Please pull out each of the lines below and copy them verbatim, leaving out the pictures.

GIVEN MATERIAL:
%%
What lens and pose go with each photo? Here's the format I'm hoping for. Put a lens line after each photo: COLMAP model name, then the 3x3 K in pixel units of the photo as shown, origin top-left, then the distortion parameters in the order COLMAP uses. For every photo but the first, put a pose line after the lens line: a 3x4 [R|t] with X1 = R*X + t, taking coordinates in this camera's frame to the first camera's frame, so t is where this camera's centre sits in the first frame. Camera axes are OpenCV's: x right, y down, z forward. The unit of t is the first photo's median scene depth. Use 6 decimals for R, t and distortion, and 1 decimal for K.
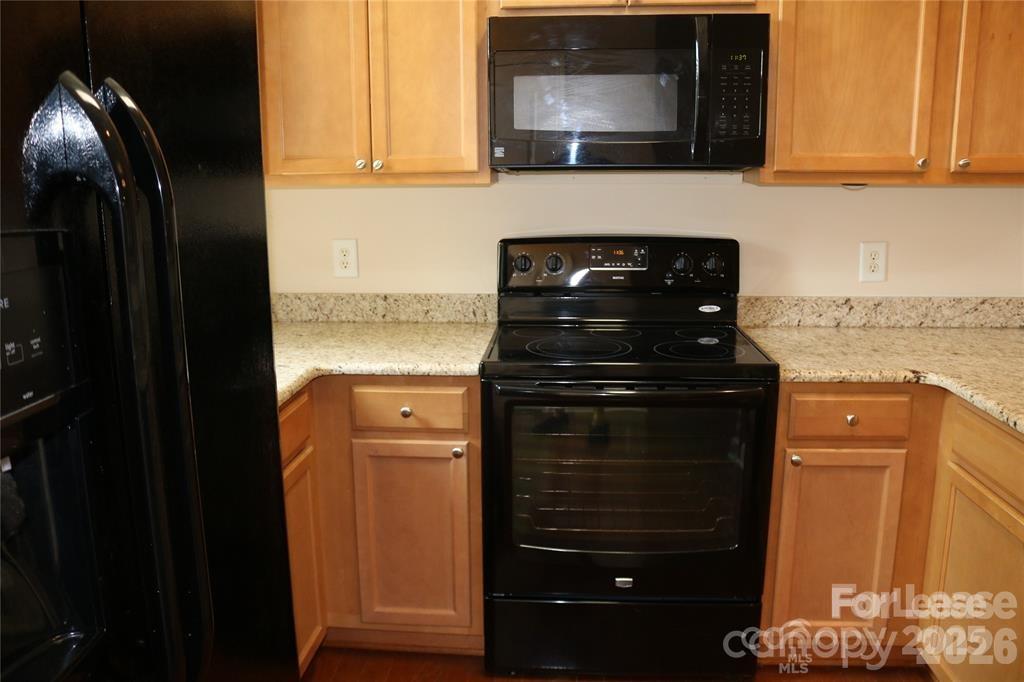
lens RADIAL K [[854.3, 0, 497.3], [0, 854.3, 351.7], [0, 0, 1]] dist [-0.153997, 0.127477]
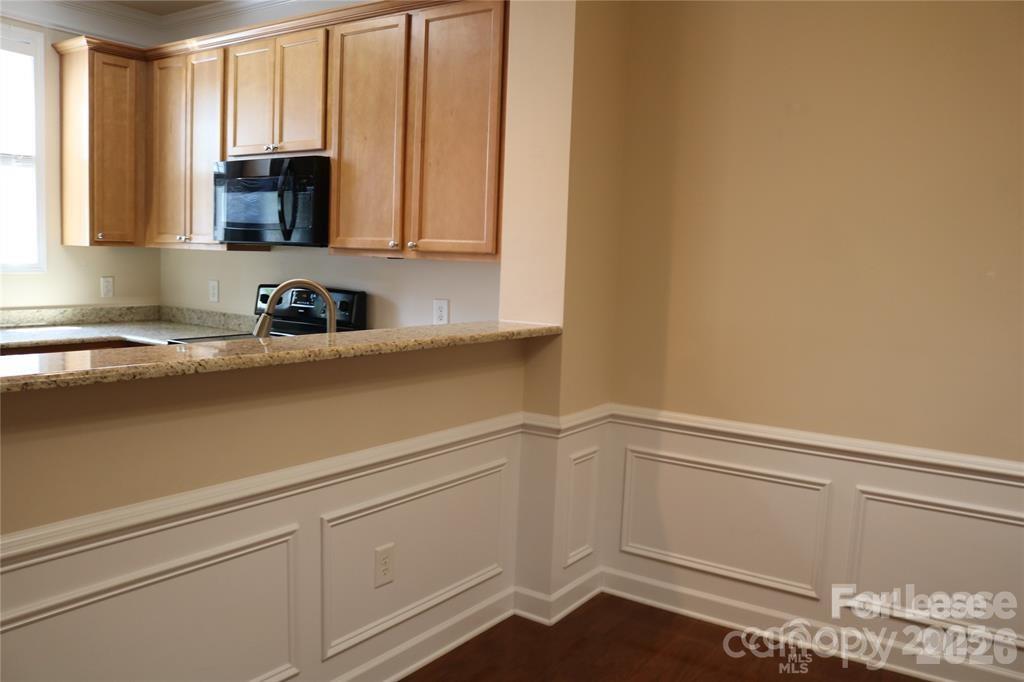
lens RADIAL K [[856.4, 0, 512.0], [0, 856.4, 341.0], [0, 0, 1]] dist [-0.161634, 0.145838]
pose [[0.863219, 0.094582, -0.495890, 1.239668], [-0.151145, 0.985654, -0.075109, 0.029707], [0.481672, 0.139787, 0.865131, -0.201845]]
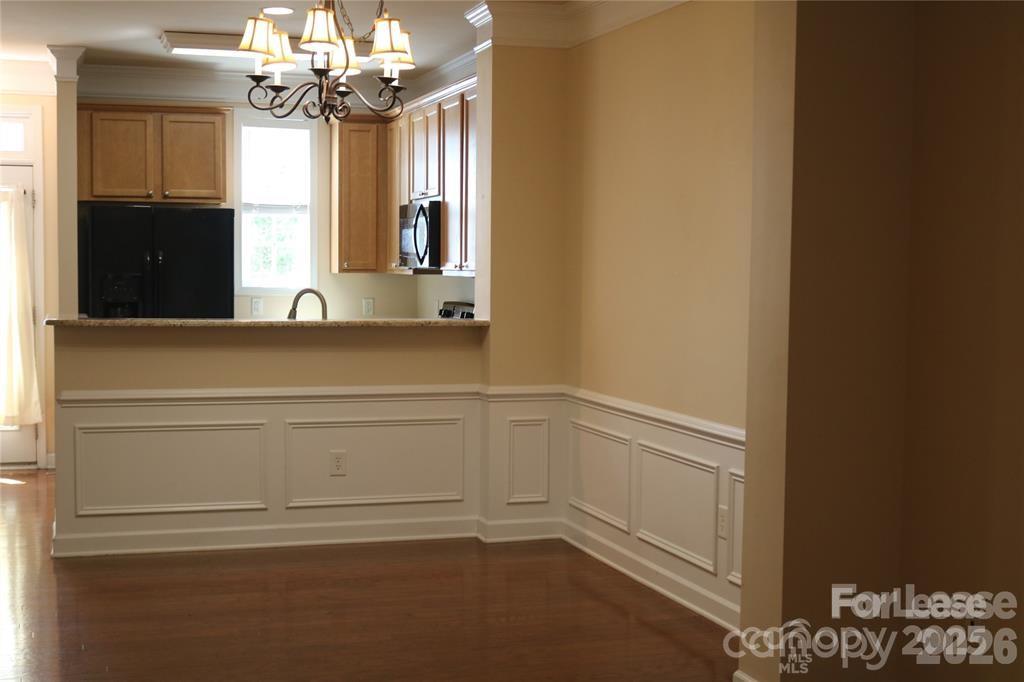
%%
WRITTEN REPLY:
What lens and pose go with each photo? Here's the format I'm hoping for. Put a lens line after each photo: COLMAP model name, then the 3x3 K in pixel units of the photo as shown, origin top-left, then the distortion parameters in the order COLMAP uses. For every photo but the first, put a pose line after the lens line: a 3x4 [R|t] with X1 = R*X + t, taking coordinates in this camera's frame to the first camera's frame, so t is where this camera's centre sits in the first frame. Camera axes are OpenCV's: x right, y down, z forward. The unit of t is the first photo's median scene depth. Use 6 decimals for R, t and distortion, and 1 decimal for K.
lens RADIAL K [[854.3, 0, 497.3], [0, 854.3, 351.7], [0, 0, 1]] dist [-0.153997, 0.127477]
lens RADIAL K [[856.4, 0, 512.0], [0, 856.4, 341.0], [0, 0, 1]] dist [-0.161634, 0.145838]
pose [[0.863219, 0.094582, -0.495890, 1.239668], [-0.151145, 0.985654, -0.075109, 0.029707], [0.481672, 0.139787, 0.865131, -0.201845]]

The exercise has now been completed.